Shipping Code
Three environments with promotion gates at each stage. A 7-stage CI pipeline. Auto-rollback on production failures. AI-powered diagnosis and auto-remediation.
~10 minute read
Three Environments
Code flows through three environments, each with its own database, auth instance, and third-party service configuration.
| Environment | Branch | Database | Stripe | AI Calls | Alerts |
|---|---|---|---|---|---|
| Development | main | Dev project | Test mode | Real (dev keys) | Console only |
| Staging | staging | Staging project | Test mode | Real (dev keys) | |
| Production | prod | Production (scaled) | Live mode | Real (prod keys) | Email + PagerDuty |
The 7-Stage CI Pipeline
Every push to main triggers a 7-stage pipeline. All stages are hard fails: nothing moves to staging unless every stage passes.
| Stage | What Runs | Target Time |
|---|---|---|
| 1. Install | pnpm install, dependency audit | <30s |
| 2. Lint + Format | ESLint, Biome, import restrictions | <20s |
| 3. Typecheck | TypeScript strict mode across all packages | <40s |
| 4. Unit tests | Vitest: pure functions, validation, business logic | <60s |
| 5. Integration tests | API routes with real DB (Neon), RLS verification, metering | <90s |
| 6. E2E tests (Tier 1) | Critical user flows per app, Playwright headless | <120s |
| 7. Security + Performance | npm audit, bundle size check, Lighthouse scores | <60s |
Total pipeline target: under 7 minutes. If it exceeds 10 minutes, optimize before adding features.
Promotion Gates
Main to Staging
Promotion is a manual trigger (not automatic on every push). The orchestrator creates a PR from main to staging, and the full test suite re-runs against the staging environment:
- All 7 CI stages re-run against staging database and services.
- E2E Tier 2 tests added: extended flows, real email delivery verification, metering exhaustion scenarios.
- Performance benchmarks compared against staging baselines.
- Real AI extraction with timing validation (must complete within targets).
If any test fails, staging promotion is blocked. The failure enters the diagnosis flow.
Staging to Production
After staging passes completely:
- PR created from staging to prod.
- Deployment triggered to production environment.
- 7-point smoke test runs against production (health endpoints, auth flow, DB read, file access, AI health, email health, payment health).
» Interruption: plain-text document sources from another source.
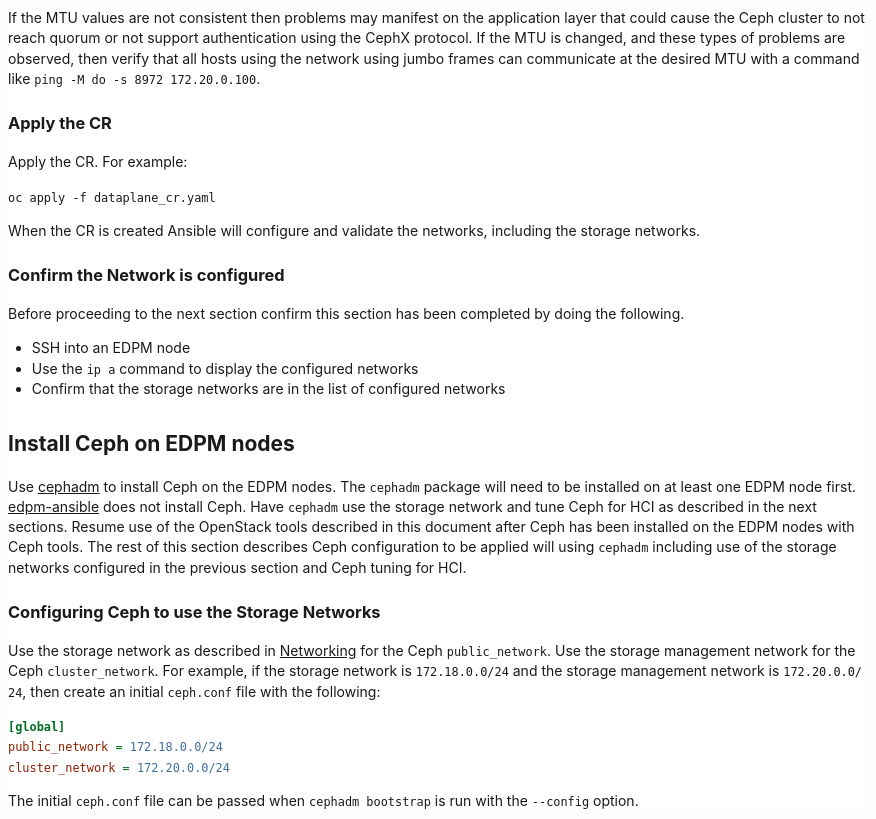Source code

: If the MTU values are not consistent then problems may manifest on the
application layer that could cause the Ceph cluster to not reach
quorum or not support authentication using the CephX protocol. If the
MTU is changed, and these types of problems are observed, then
verify that all hosts using the network using jumbo frames can
communicate at the desired MTU with a command like `ping -M do -s 8972
172.20.0.100`.

### Apply the CR

Apply the CR. For example:

`oc apply -f dataplane_cr.yaml`

When the CR is created Ansible will configure and validate the
networks, including the storage networks.

### Confirm the Network is configured

Before proceeding to the next section confirm this section has been
completed by doing the following.

- SSH into an EDPM node
- Use the `ip a` command to display the configured networks
- Confirm that the storage networks are in the list of configured networks

## Install Ceph on EDPM nodes

Use [cephadm](https://docs.ceph.com/en/latest/cephadm/index.html)
to install Ceph on the EDPM nodes. The `cephadm` package will need
to be installed on at least one EDPM node first.
[edpm-ansible](https://github.com/openstack-k8s-operators/edpm-ansible)
does not install Ceph. Have `cephadm` use the storage
network and tune Ceph for HCI as described in the next sections.
Resume use of the OpenStack tools described
in this document after Ceph has been installed on the EDPM nodes with
Ceph tools. The rest of this section describes Ceph configuration to
be applied will using `cephadm` including use of the storage networks
configured in the previous section and Ceph tuning for HCI.

### Configuring Ceph to use the Storage Networks

Use the storage network as described in [Networking](networking.md)
for the Ceph `public_network`. Use the storage management network
for the Ceph `cluster_network`. For example, if the storage network
is `172.18.0.0/24` and the storage management network is
`172.20.0.0/24`, then create an initial `ceph.conf` file with the
following:
```ini
[global]
public_network = 172.18.0.0/24
cluster_network = 172.20.0.0/24
```
The initial `ceph.conf` file can be passed when `cephadm bootstrap` is
run with the `--config` option.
- SLO validation: query response times for the first 5 minutes, compare against targets.
- Error monitoring: Sentry error rate compared against pre-deployment baseline. If error rate increases >50% or a new error type appears, trigger rollback.
Auto-Rollback
Production failures trigger instant rollback with zero human intervention:
- Smoke test failure or error rate spike detected.
- Deployment platform reverts all apps to previous production deployment instantly (zero-downtime, the old deployment stays warm).
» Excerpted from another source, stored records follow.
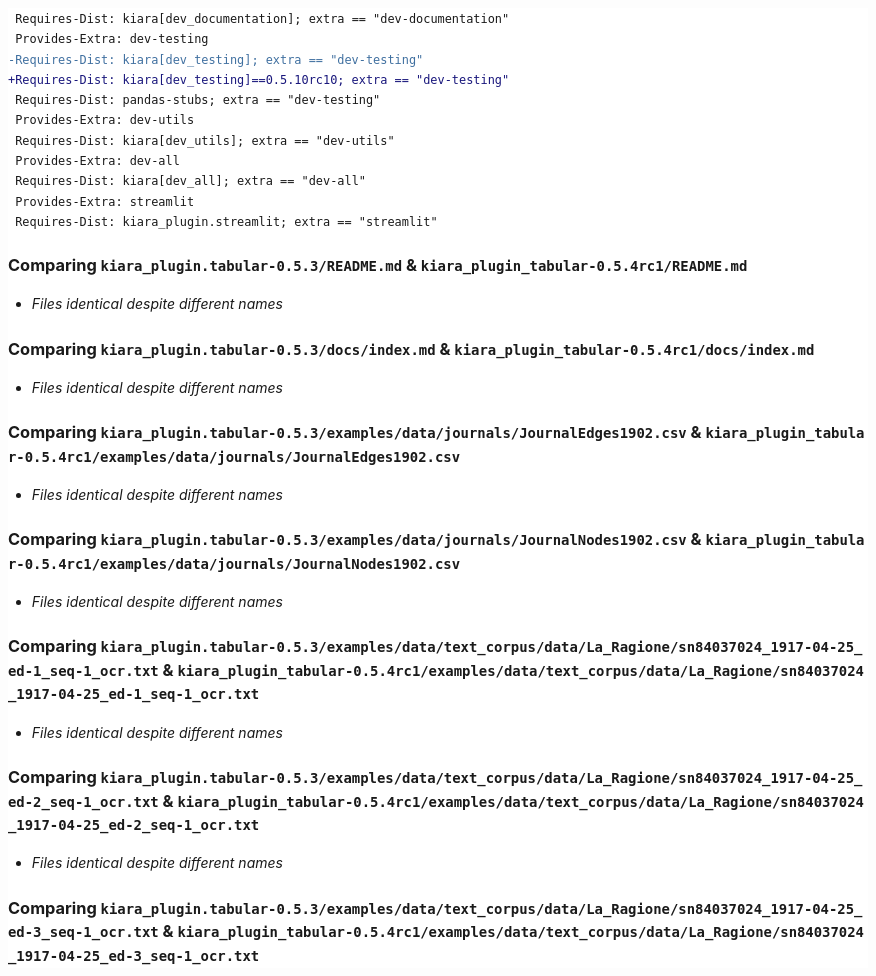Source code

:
 ```diff
 Requires-Dist: kiara[dev_documentation]; extra == "dev-documentation"
 Provides-Extra: dev-testing
-Requires-Dist: kiara[dev_testing]; extra == "dev-testing"
+Requires-Dist: kiara[dev_testing]==0.5.10rc10; extra == "dev-testing"
 Requires-Dist: pandas-stubs; extra == "dev-testing"
 Provides-Extra: dev-utils
 Requires-Dist: kiara[dev_utils]; extra == "dev-utils"
 Provides-Extra: dev-all
 Requires-Dist: kiara[dev_all]; extra == "dev-all"
 Provides-Extra: streamlit
 Requires-Dist: kiara_plugin.streamlit; extra == "streamlit"
```

### Comparing `kiara_plugin.tabular-0.5.3/README.md` & `kiara_plugin_tabular-0.5.4rc1/README.md`

 * *Files identical despite different names*

### Comparing `kiara_plugin.tabular-0.5.3/docs/index.md` & `kiara_plugin_tabular-0.5.4rc1/docs/index.md`

 * *Files identical despite different names*

### Comparing `kiara_plugin.tabular-0.5.3/examples/data/journals/JournalEdges1902.csv` & `kiara_plugin_tabular-0.5.4rc1/examples/data/journals/JournalEdges1902.csv`

 * *Files identical despite different names*

### Comparing `kiara_plugin.tabular-0.5.3/examples/data/journals/JournalNodes1902.csv` & `kiara_plugin_tabular-0.5.4rc1/examples/data/journals/JournalNodes1902.csv`

 * *Files identical despite different names*

### Comparing `kiara_plugin.tabular-0.5.3/examples/data/text_corpus/data/La_Ragione/sn84037024_1917-04-25_ed-1_seq-1_ocr.txt` & `kiara_plugin_tabular-0.5.4rc1/examples/data/text_corpus/data/La_Ragione/sn84037024_1917-04-25_ed-1_seq-1_ocr.txt`

 * *Files identical despite different names*

### Comparing `kiara_plugin.tabular-0.5.3/examples/data/text_corpus/data/La_Ragione/sn84037024_1917-04-25_ed-2_seq-1_ocr.txt` & `kiara_plugin_tabular-0.5.4rc1/examples/data/text_corpus/data/La_Ragione/sn84037024_1917-04-25_ed-2_seq-1_ocr.txt`

 * *Files identical despite different names*

### Comparing `kiara_plugin.tabular-0.5.3/examples/data/text_corpus/data/La_Ragione/sn84037024_1917-04-25_ed-3_seq-1_ocr.txt` & `kiara_plugin_tabular-0.5.4rc1/examples/data/text_corpus/data/La_Ragione/sn84037024_1917-04-25_ed-3_seq-1_ocr.txt`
- Failure notification sent: email with deployment SHA, failure reason, error logs, monitoring links.
- Issue created in the issue tracker with: full diagnosis, affected apps, Sentry link, recommended fix.
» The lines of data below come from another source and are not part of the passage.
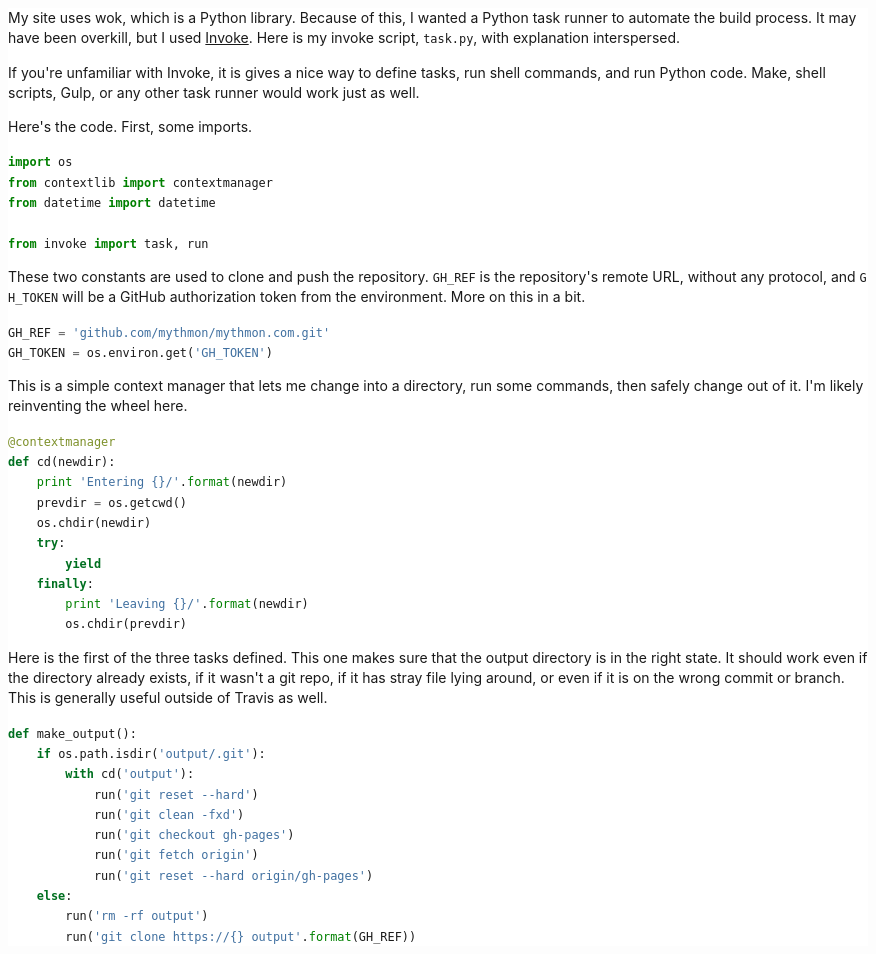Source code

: My site uses wok, which is a Python library. Because of this, I wanted a
Python task runner to automate the build process. It may have been overkill,
but I used [Invoke][]. Here is my invoke script, `task.py`, with explanation
interspersed.

If you're unfamiliar with Invoke, it is gives a nice way to define tasks, run
shell commands, and run Python code. Make, shell scripts, Gulp, or any other
task runner would work just as well.

Here's the code. First, some imports.

```python
import os
from contextlib import contextmanager
from datetime import datetime

from invoke import task, run

```

These two constants are used to clone and push the repository. `GH_REF` is the
repository's remote URL, without any protocol, and `GH_TOKEN` will be a GitHub
authorization token from the environment. More on this in a bit.

```python
GH_REF = 'github.com/mythmon/mythmon.com.git'
GH_TOKEN = os.environ.get('GH_TOKEN')
```

This is a simple context manager that lets me change into a directory, run some
commands, then safely change out of it. I'm likely reinventing the wheel here.

```python
@contextmanager
def cd(newdir):
    print 'Entering {}/'.format(newdir)
    prevdir = os.getcwd()
    os.chdir(newdir)
    try:
        yield
    finally:
        print 'Leaving {}/'.format(newdir)
        os.chdir(prevdir)
```

Here is the first of the three tasks defined. This one makes sure that the
output directory is in the right state. It should work even if the directory
already exists, if it wasn't a git repo, if it has stray file lying around,
or even if it is on the wrong commit or branch. This is generally useful outside
of Travis as well.

```python
def make_output():
    if os.path.isdir('output/.git'):
        with cd('output'):
            run('git reset --hard')
            run('git clean -fxd')
            run('git checkout gh-pages')
            run('git fetch origin')
            run('git reset --hard origin/gh-pages')
    else:
        run('rm -rf output')
        run('git clone https://{} output'.format(GH_REF))
```


[ghpages]: https://pages.github.com/
[travis]: https://travis-ci.org/
[wok]: http://wok.mythmon.com/
[invoke]: http://invoke.readthedocs.org/en/latest/
[tasks.py]: https://github.com/mythmon/mythmon.com/blob/master/tasks.py
[tokens]: https://github.com/blog/1509-personal-api-tokens
[1912]: https://www.ietf.org/rfc/rfc1912.txt
[cooluris]: http://www.w3.org/Provider/Style/URI.html
[arecords]: https://help.github.com/articles/about-custom-domains-for-github-pages-sites
[twitter]: http://twitter.com/mythmon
- Diagnosis flow begins automatically.
AI-Powered Diagnosis and Auto-Remediation
When any test fails (in dev, staging, or production), an AI agent on a separate machine diagnoses the failure, proposes a fix, and in some cases applies it automatically.
Three-Tier Auto-Fix
| Tier | Fix Type | Action | Examples |
|---|---|---|---|
| 1 | Simple, safe | Auto-commit to main | Lint errors, missing imports, type mismatches, flaky test retry |
| 2 | Moderate, needs review | Create PR for human approval | API contract changes, schema fixes, dependency updates |
| 3 | Complex or risky | Create issue with diagnosis | Data integrity issues, security vulnerabilities, multi-service failures |
The Diagnosis Flow
- Failure detected (CI stage, staging test, production smoke test).
- AI agent checks out the codebase on the external machine.
- Reads the failure logs, error traces, and test output.
- Identifies the root cause and categorizes it (Tier 1, 2, or 3).
- For Tier 1: generates fix, runs tests locally, commits directly to main.
- For Tier 2: generates fix, creates PR, requests human review.
- For Tier 3: creates issue with diagnosis, recommended approach, and estimated complexity.
- After fix is merged: re-triggers the promotion flow (max 3 diagnosis cycles before hard escalation).
Linear ships updates continuously. Their deployment pipeline uses canary deployments (internal dogfooding before general availability). When a new build is ready, Linear employees use it for their own project management first. If no issues surface after an internal testing window, it rolls out to all users.
For a solo founder, the staging environment serves the same purpose: it is your personal testing ground before customers see the code. The key difference is that your testing is automated, not manual.